Cathay Pacific Airways has parked two Boeing 747-200 freighters and is planning to ground at least four of its 67 passenger aircraft early next year as a result of service cuts following the US attacks.

The two 747-200Fs, which were parked in a US desert in late November, were already scheduled to be parked in January, but the groundings were brought forward as traffic continued to fall. Cathay adds that some passenger aircraft are also to be parked from January, which industry sources say will number at least four passenger aircraft and include two 747-400s.

Since 11 September, the airline has reduced capacity across its network of nearly 50 destinations by suspending some routes, reducing frequencies and switching to smaller aircraft for some services.
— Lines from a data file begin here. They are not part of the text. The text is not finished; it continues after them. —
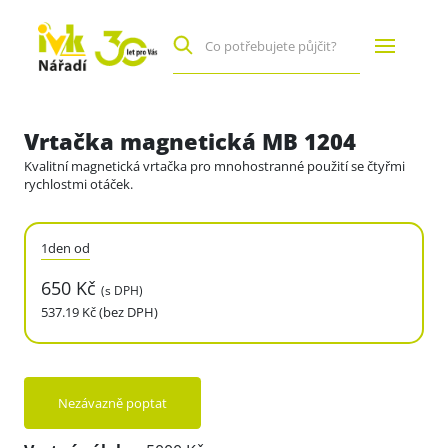
Vrtačka magnetická MB 1204
Kvalitní magnetická vrtačka pro mnohostranné použití se čtyřmi
rychlostmi otáček.
1den od
650 Kč
(s DPH)
537.19 Kč (bez DPH)
Nezávazně poptat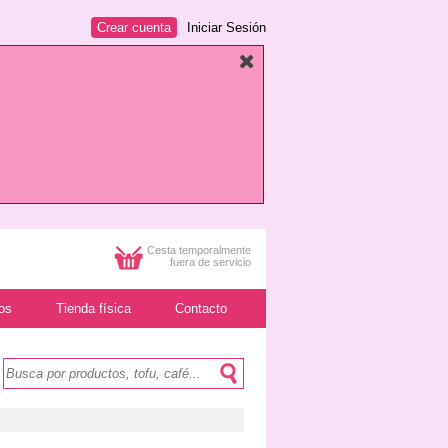
Crear cuenta
Iniciar Sesión
Cesta temporalmente
fuera de servicio
os
Tienda física
Contacto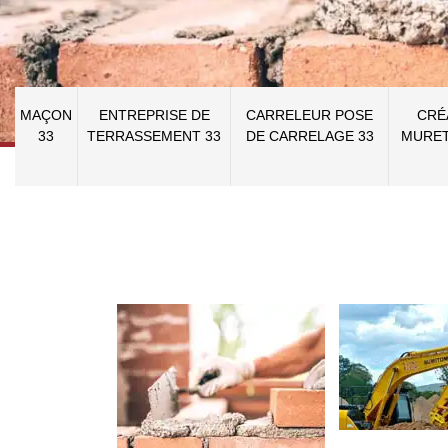
MAÇON
ENTREPRISE DE
CARRELEUR POSE
CRÉ
33
TERRASSEMENT 33
DE CARRELAGE 33
MURET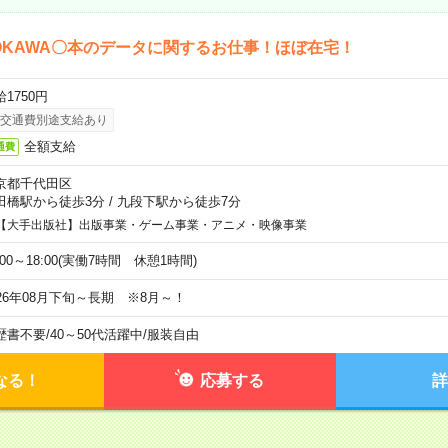
OKAWA〇本のデータに関するお仕事！ほぼ在宅！
1750円
交通費別途支給あり
全額支給
通費
京都千代田区
田橋駅から徒歩3分
/
九段下駅から徒歩7分
【大手出版社】出版事業・ゲーム事業・アニメ・映像事業
:00～18:00(実働7時間 休憩1時間)
026年08月下旬～長期 ※8月～！
歴書不要
/
40～50代活躍中
/
服装自由
なる！
応募する
詳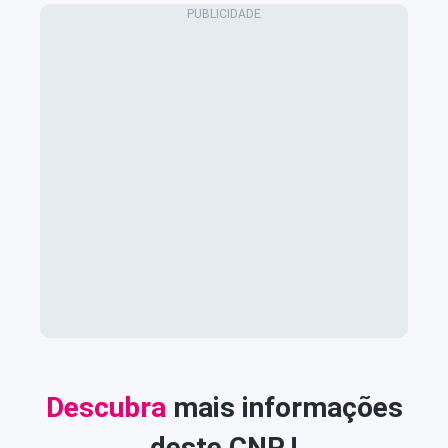
Descubra
mais informações
deste CNPJ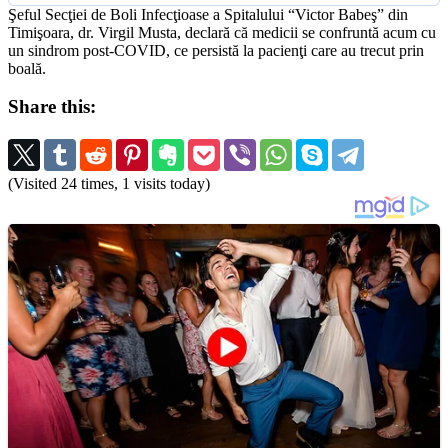
Şeful Secţiei de Boli Infecţioase a Spitalului “Victor Babeş” din
Timişoara, dr. Virgil Musta, declară că medicii se confruntă acum cu
un sindrom post-COVID, ce persistă la pacienţi care au trecut prin
boală.
Share this:
(Visited 24 times, 1 visits today)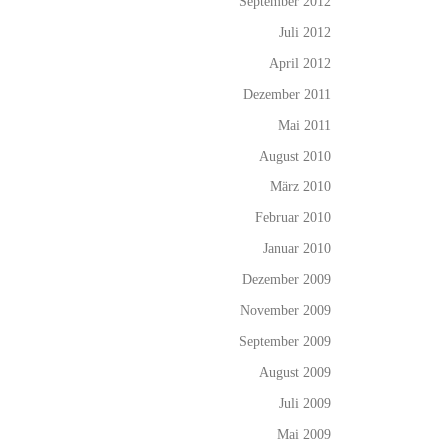
September 2012
Juli 2012
April 2012
Dezember 2011
Mai 2011
August 2010
März 2010
Februar 2010
Januar 2010
Dezember 2009
November 2009
September 2009
August 2009
Juli 2009
Mai 2009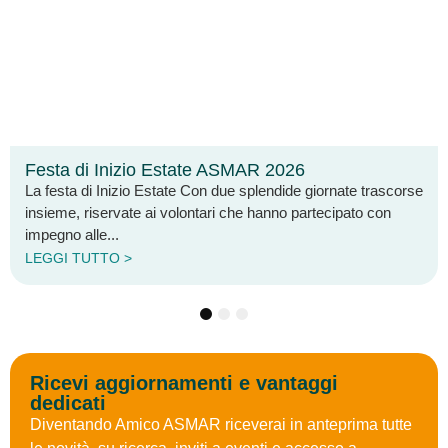
 di Inizio Estate ASMAR 2026
Arcip
ta di Inizio Estate Con due splendide giornate trascorse
È dispo
e, riservate ai volontari che hanno partecipato con
notizi
o alle...
questa
 TUTTO >
LEGGI
1
2
3
Ricevi aggiornamenti e vantaggi
dedicati
Diventando Amico ASMAR riceverai in anteprima tutte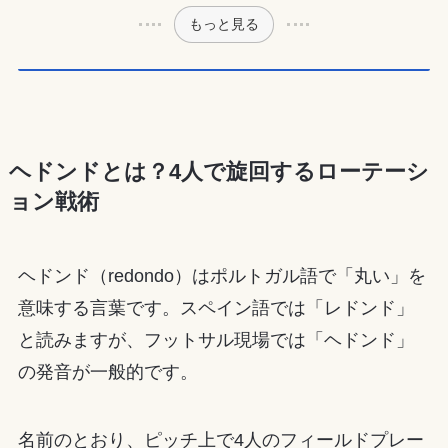
もっと見る
ヘドンドとは？4人で旋回するローテーシ
ョン戦術
ヘドンド（redondo）はポルトガル語で「丸い」を
意味する言葉です。スペイン語では「レドンド」
と読みますが、フットサル現場では「ヘドンド」
の発音が一般的です。
名前のとおり、ピッチ上で4人のフィールドプレー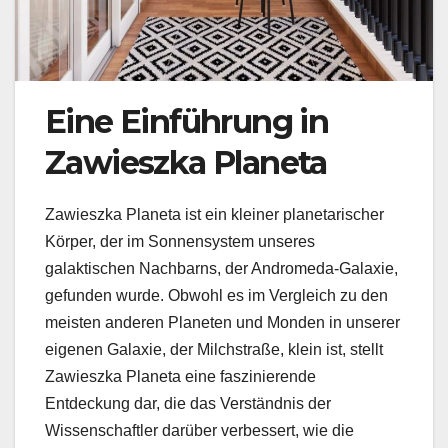
Eine Einführung in
Zawieszka Planeta
Zawieszka Planeta ist ein kleiner planetarischer
Körper, der im Sonnensystem unseres
galaktischen Nachbarns, der Andromeda-Galaxie,
gefunden wurde. Obwohl es im Vergleich zu den
meisten anderen Planeten und Monden in unserer
eigenen Galaxie, der Milchstraße, klein ist, stellt
Zawieszka Planeta eine faszinierende
Entdeckung dar, die das Verständnis der
Wissenschaftler darüber verbessert, wie die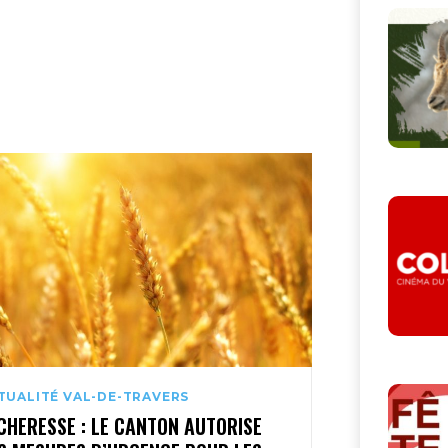
TUALITÉ VAL-DE-TRAVERS
CHERESSE : LE CANTON AUTORISE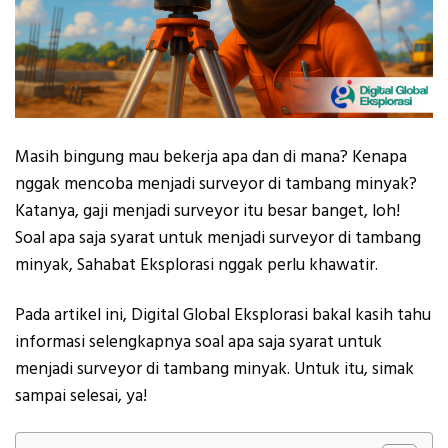
Masih bingung mau bekerja apa dan di mana? Kenapa
nggak mencoba menjadi surveyor di tambang minyak?
Katanya, gaji menjadi surveyor itu besar banget, loh!
Soal apa saja syarat untuk menjadi surveyor di tambang
minyak, Sahabat Eksplorasi nggak perlu khawatir.
Pada artikel ini, Digital Global Eksplorasi bakal kasih tahu
informasi selengkapnya soal apa saja syarat untuk
menjadi surveyor di tambang minyak. Untuk itu, simak
sampai selesai, ya!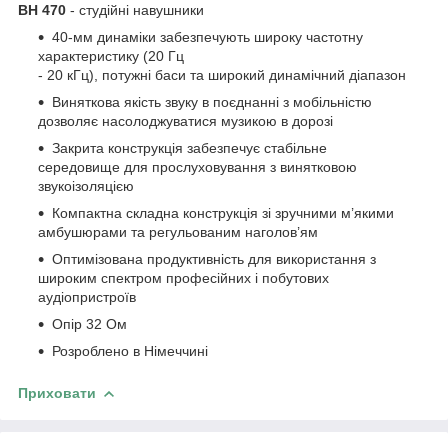
BH 470
- студійні навушники
40-мм динаміки забезпечують широку частотну
характеристику (20 Гц
- 20 кГц), потужні баси та широкий динамічний діапазон
Виняткова якість звуку в поєднанні з мобільністю
дозволяє насолоджуватися музикою в дорозі
Закрита конструкція забезпечує стабільне
середовище для прослуховування з винятковою
звукоізоляцією
Компактна складна конструкція зі зручними м’якими
амбушюрами та регульованим наголов’ям
Оптимізована продуктивність для використання з
широким спектром професійних і побутових
аудіопристроїв
Опір 32 Ом
Розроблено в Німеччині
Приховати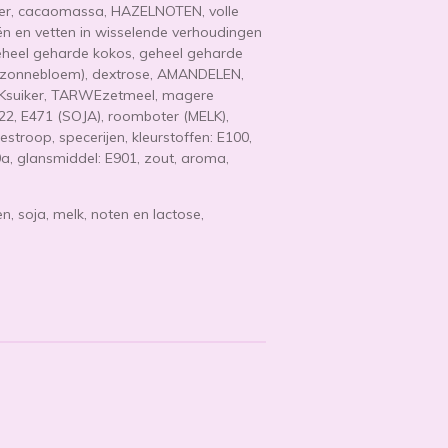
oter, cacaomassa, HAZELNOTEN, volle
ën en vetten in wisselende verhoudingen
geheel geharde kokos, geheel geharde
, zonnebloem), dextrose, AMANDELEN,
LKsuiker, TARWEzetmeel, magere
2, E471 (SOJA), roomboter (MELK),
estroop, specerijen, kleurstoffen: E100,
0a, glansmiddel: E901, zout, aroma,
, soja, melk, noten en lactose,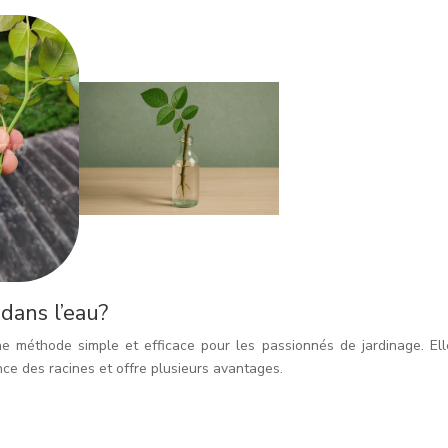
dans l’eau?
ne méthode simple et efficace pour les passionnés de jardinage. Ell
nce des racines et offre plusieurs avantages.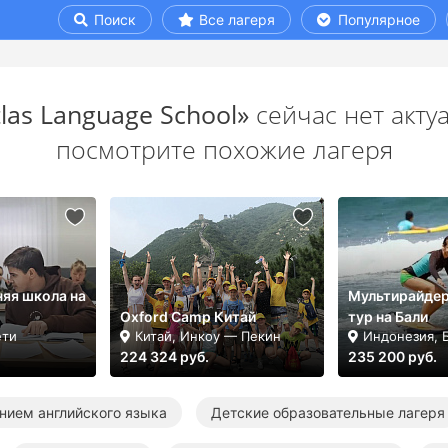
Поиск
Все лагеря
Популярное
tlas Language School»
сейчас нет акту
посмотрите похожие лагеря
няя школа на
Мультирайдер
Oxford Camp Китай
тур на Бали
ети
Китай, Инкоу — Пекин
Индонезия, 
224 324 руб.
235 200 руб.
ением английского языка
Детские образовательные лагеря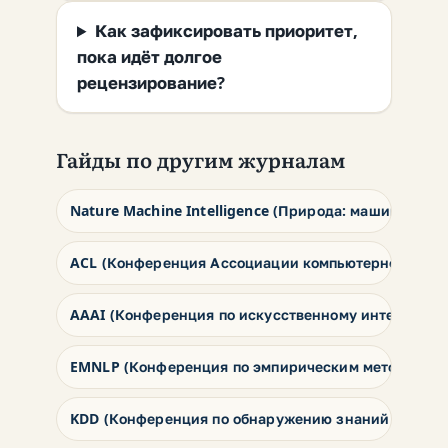
Как зафиксировать приоритет,
пока идёт долгое
рецензирование?
Гайды по другим журналам
Nature Machine Intelligence (Природа: машинный и
ACL (Конференция Ассоциации компьютерной линг
AAAI (Конференция по искусственному интеллекту)
EMNLP (Конференция по эмпирическим методам в о
KDD (Конференция по обнаружению знаний и интел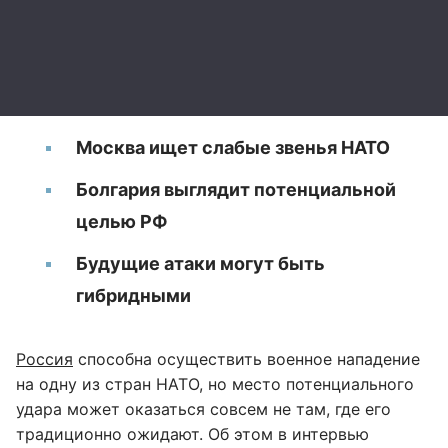
Москва ищет слабые звенья НАТО
Болгария выглядит потенциальной
целью РФ
Будущие атаки могут быть
гибридными
Россия
способна осуществить военное нападение
на одну из стран НАТО, но место потенциального
удара может оказаться совсем не там, где его
традиционно ожидают. Об этом в интервью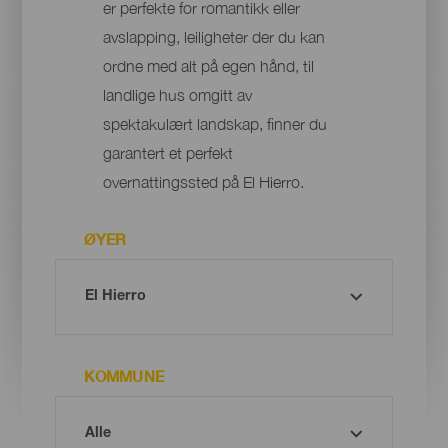
er perfekte for romantikk eller
avslapping, leiligheter der du kan
ordne med alt på egen hånd, til
landlige hus omgitt av
spektakulært landskap, finner du
garantert et perfekt
overnattingssted på El Hierro.
ØYER
KOMMUNE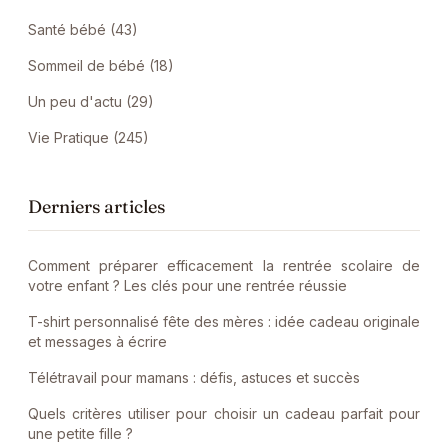
Santé bébé (43)
Sommeil de bébé (18)
Un peu d'actu (29)
Vie Pratique (245)
Derniers articles
Comment préparer efficacement la rentrée scolaire de
votre enfant ? Les clés pour une rentrée réussie
T-shirt personnalisé fête des mères : idée cadeau originale
et messages à écrire
Télétravail pour mamans : défis, astuces et succès
Quels critères utiliser pour choisir un cadeau parfait pour
une petite fille ?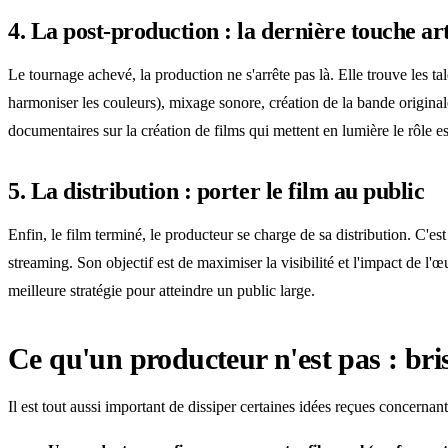
4. La post-production : la dernière touche ar
Le tournage achevé, la production ne s'arrête pas là. Elle trouve les t
harmoniser les couleurs), mixage sonore, création de la bande originale
documentaires sur la création de films qui mettent en lumière le rôle 
5. La distribution : porter le film au public
Enfin, le film terminé, le producteur se charge de sa distribution. C'es
streaming. Son objectif est de maximiser la visibilité et l'impact de 
meilleure stratégie pour atteindre un public large.
Ce qu'un producteur n'est pas : brise
Il est tout aussi important de dissiper certaines idées reçues concernant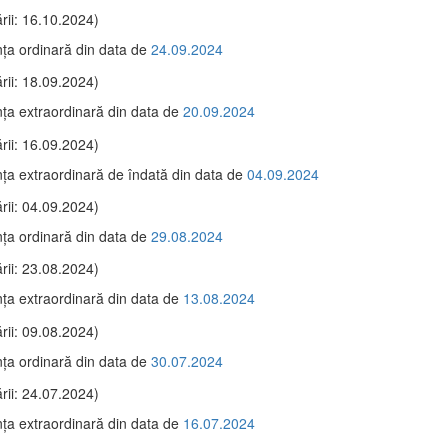
rii: 16.10.2024)
ţa ordinară din data de
24.09.2024
rii: 18.09.2024)
ţa extraordinară din data de
20.09.2024
rii: 16.09.2024)
ţa extraordinară de îndată din data de
04.09.2024
rii: 04.09.2024)
ţa ordinară din data de
29.08.2024
rii: 23.08.2024)
ţa extraordinară din data de
13.08.2024
rii: 09.08.2024)
ţa ordinară din data de
30.07.2024
rii: 24.07.2024)
ţa extraordinară din data de
16.07.2024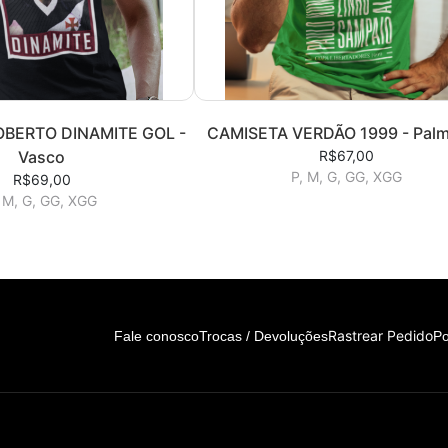
BERTO DINAMITE GOL -
CAMISETA VERDÃO 1999 - Palm
Vasco
R$67,00
P, M, G, GG, XGG
R$69,00
 M, G, GG, XGG
Rastrear Pedido
Fale conosco
Trocas / Devoluções
Po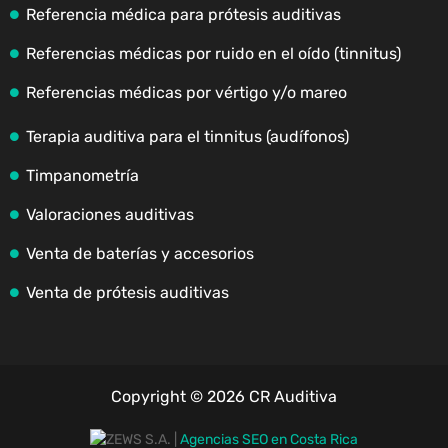
Referencia médica para prótesis auditivas
Referencias médicas por ruido en el oído (tinnitus)
Referencias médicas por vértigo y/o mareo
Terapia auditiva para el tinnitus (audífonos)
Timpanometría
Valoraciones auditivas
Venta de baterías y accesorios
Venta de prótesis auditivas
Copyright © 2026 CR Auditiva
|
Agencias SEO en Costa Rica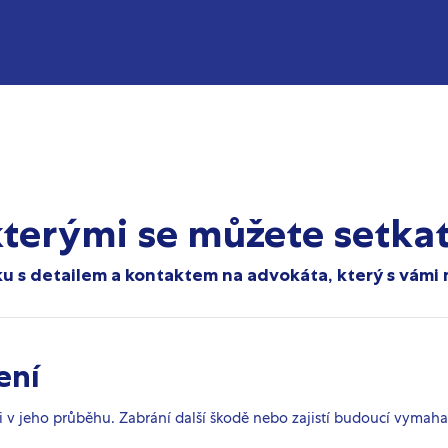
kterými se můžete setka
u s detailem a kontaktem na advokáta, který s vámi m
ení
i v jeho průběhu. Zabrání další škodě nebo zajistí budoucí vymaha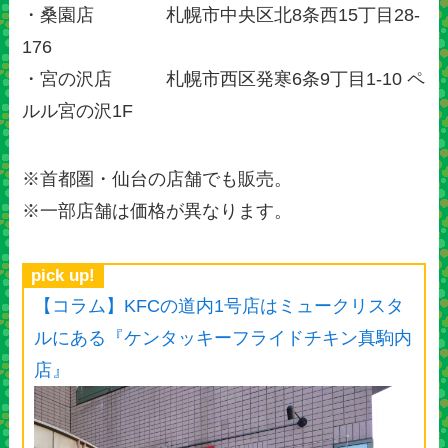
・桑園店 札幌市中央区北8条西15丁目28-
176
・宮の沢店 札幌市西区発寒6条9丁目1-10 ペ
ルル宮の沢1F
※首都圏・仙台の店舗でも販売。
※一部店舗は価格が異なります。
pick up!
【コラム】KFCの道内1号店はミュークリスタ
ルにある『ケンタッキーフライドチキン真駒内
店』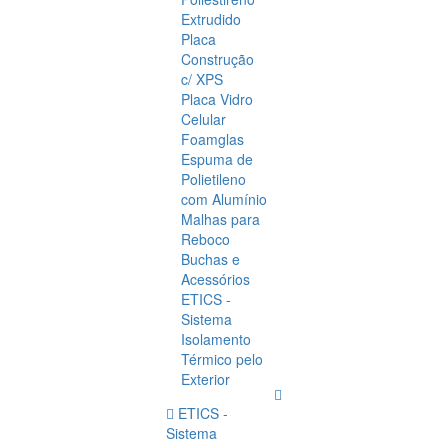
Extrudido
Placa
Construção
c/ XPS
Placa Vidro
Celular
Foamglas
Espuma de
Polietileno
com Alumínio
Malhas para
Reboco
Buchas e
Acessórios
ETICS -
Sistema
Isolamento
Térmico pelo
Exterior
ETICS -
Sistema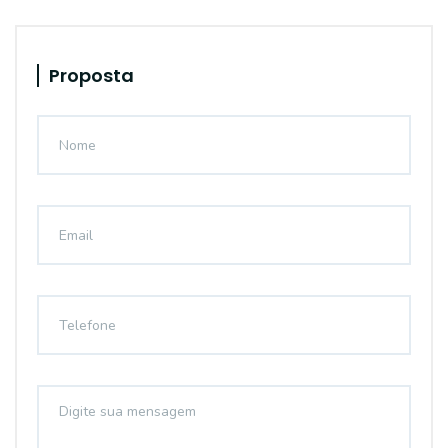
Proposta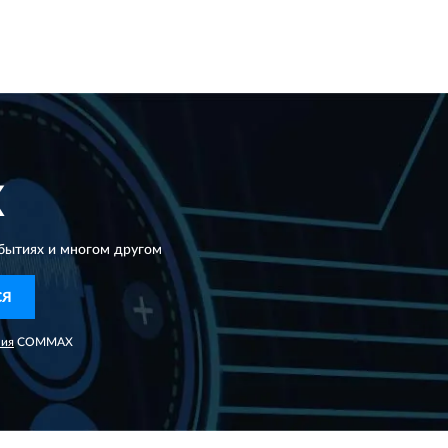
X
бытиях и многом другом
СЯ
ния
COMMAX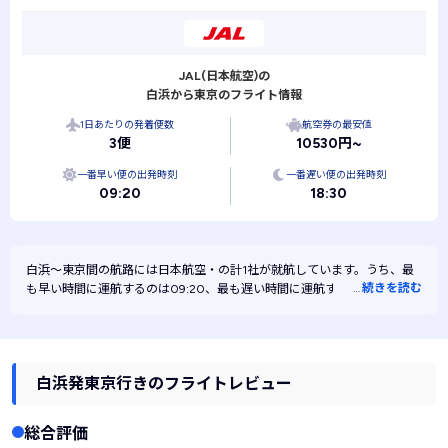
JAL(日本航空)の
白浜から東京のフライト情報
1日あたりの発着便数
航空券の最安値
3便
10530円~
一番早い便の出発時刻
一番遅い便の出発時刻
09:20
18:30
白浜～東京間の航路には
日本航空・
の計1社が就航しています。うち、最
…
続きを読む
も早い時間に運航するのは09:20、最も遅い時間に運航するのは18:30で
す。また、最も安く運航するのは日本航空です。
白浜発東京行きのフライトレビュー
総合評価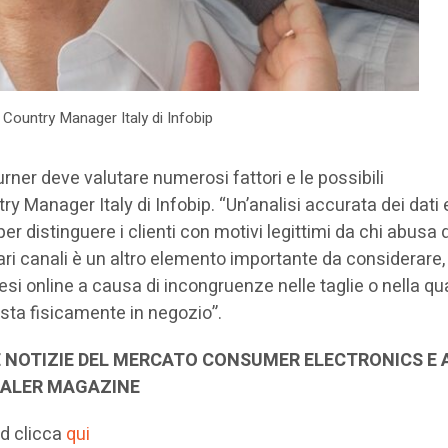
 Country Manager Italy di Infobip
urner deve valutare numerosi fattori e le possibili
ry Manager Italy di Infobip. “Un’analisi accurata dei dati 
er distinguere i clienti con motivi legittimi da chi abusa 
vari canali è un altro elemento importante da considerare,
si online a causa di incongruenze nelle taglie o nella qua
ista fisicamente in negozio”.
 NOTIZIE DEL MERCATO CONSUMER ELECTRONICS E 
EALER MAGAZINE
id clicca
qui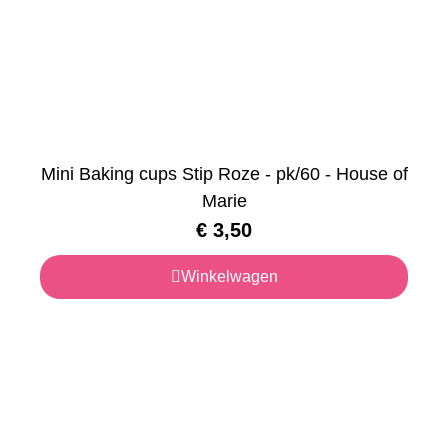
Mini Baking cups Stip Roze - pk/60 - House of
Marie
€
3,50
Winkelwagen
Though certain Asian carriers, such as Asiana Airlines and Korean Air, are claiming there are signs that long-haul traffic is recovering, Cathay is not seeing a revival in fortunes. The airline is more exposed to the drop-off in long-haul business as it has no domestic traffic base, does not fly to mainland China where the market is still strong, and relies heavily on US and Japanese services, which are being hit particularly hard.

It recently reported an 18% plunge in both revenue passenger kilometres (RPKs) and revenue tonne kilometres (RTKs) for October. By comparison China Southern Airlines, China's largest carrier, saw traffic rise at a healthy pace in October. RPKs were up 6.8% while RTKs climbed 6%.